Bivalves And Bulkheads - 27 East

Letters

Southampton Press / Opinion / Letters / 1827208

Bivalves And Bulkheads

Never did I dream that I would be immersed knee deep in these matters, important as they surely are to our coastal community. As a Southampton Town Trustee, having served two terms in office, the learning curve has been at times straight up and down. Persistence, determination and sheer grit have served me well during my time on this historic board.

The Town Trustees are confronted with a multitude of challenges as we look to the future, all the while keeping an eye on the past: sea level rise and warming waters in the face of climate change; the onset of lawsuits by deep-pocketed waterfront homeowners; land use practices that ignore the impact of runoff on our surface waters; hundreds, if not thousands, of antiquated septic systems leaching excess nutrients into our marine and freshwater bodies, causing harmful algal blooms; and the loss of control over traditional maritime practices to far-reaching regulatory agencies, to name but a few.

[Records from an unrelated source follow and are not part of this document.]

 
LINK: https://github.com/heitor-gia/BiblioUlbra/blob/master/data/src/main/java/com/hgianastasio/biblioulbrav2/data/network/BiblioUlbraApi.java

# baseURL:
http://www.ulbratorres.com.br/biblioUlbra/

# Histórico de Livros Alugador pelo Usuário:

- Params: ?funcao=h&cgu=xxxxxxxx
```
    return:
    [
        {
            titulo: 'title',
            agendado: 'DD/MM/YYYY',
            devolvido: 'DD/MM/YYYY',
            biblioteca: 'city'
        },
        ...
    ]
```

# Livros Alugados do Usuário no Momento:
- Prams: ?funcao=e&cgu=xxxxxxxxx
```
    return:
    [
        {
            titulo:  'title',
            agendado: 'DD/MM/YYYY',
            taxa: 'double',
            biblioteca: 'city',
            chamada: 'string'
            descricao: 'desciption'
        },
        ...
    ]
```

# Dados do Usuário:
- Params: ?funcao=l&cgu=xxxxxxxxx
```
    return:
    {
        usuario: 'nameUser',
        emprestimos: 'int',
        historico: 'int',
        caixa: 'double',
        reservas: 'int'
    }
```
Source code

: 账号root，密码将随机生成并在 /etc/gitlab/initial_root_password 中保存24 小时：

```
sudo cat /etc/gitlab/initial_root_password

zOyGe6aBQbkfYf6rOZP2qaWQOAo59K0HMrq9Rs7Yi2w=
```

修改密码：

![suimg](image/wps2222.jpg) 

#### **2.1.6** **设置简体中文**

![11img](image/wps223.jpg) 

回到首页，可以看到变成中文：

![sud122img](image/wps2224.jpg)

Collaboration, communication and creative thinking are the tools that I have used to help bring about the first “Living Shoreline” project in the Town of Southampton, a nature-based solution to shore-hardening structures; to effect invasive species management in the coastal plain ponds of the Long Pond Greenbelt; and to allow for the continuation of a pilot program in one of the 90 freshwater bodies in the Town of Southampton, targeting the diminishment of microcystin levels found in cyanobacteria, the bacteria that cause harmful algal blooms.

I would be honored to continue this critically important work by being reelected to serve a third term as a Southampton Town Trustee. Please grant me the opportunity to do so by voting on November 2, or before, with early voting, which begins Saturday, October 23, at the Stony Brook Southampton campus.